[Collected data entries]
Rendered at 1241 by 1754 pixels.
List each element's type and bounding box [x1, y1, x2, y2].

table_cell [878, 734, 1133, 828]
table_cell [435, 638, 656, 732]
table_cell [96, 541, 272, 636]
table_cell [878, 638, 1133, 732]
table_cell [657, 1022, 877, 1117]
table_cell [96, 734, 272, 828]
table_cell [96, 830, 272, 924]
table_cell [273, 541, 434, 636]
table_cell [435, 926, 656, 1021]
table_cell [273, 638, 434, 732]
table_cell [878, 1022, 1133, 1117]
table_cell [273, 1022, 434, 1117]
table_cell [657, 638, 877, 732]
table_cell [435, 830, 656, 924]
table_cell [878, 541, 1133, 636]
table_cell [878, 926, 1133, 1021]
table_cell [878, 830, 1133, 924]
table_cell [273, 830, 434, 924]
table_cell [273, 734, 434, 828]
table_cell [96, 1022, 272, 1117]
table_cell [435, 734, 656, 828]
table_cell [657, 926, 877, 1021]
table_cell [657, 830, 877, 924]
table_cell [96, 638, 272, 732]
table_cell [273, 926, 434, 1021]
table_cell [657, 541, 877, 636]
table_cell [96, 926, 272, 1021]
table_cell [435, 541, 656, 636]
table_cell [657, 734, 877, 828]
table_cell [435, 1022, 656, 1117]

* **Task requirements**
Recast the rows above, from the very first line through the line containing "List each element's", inclusive, as a JSON list of strings with one string per line, omitting blank lines.

* **Full response**
[
  "Rendered at 1241 by 1754 pixels.",
  "List each element's type and bounding box [x1, y1, x2, y2]."
]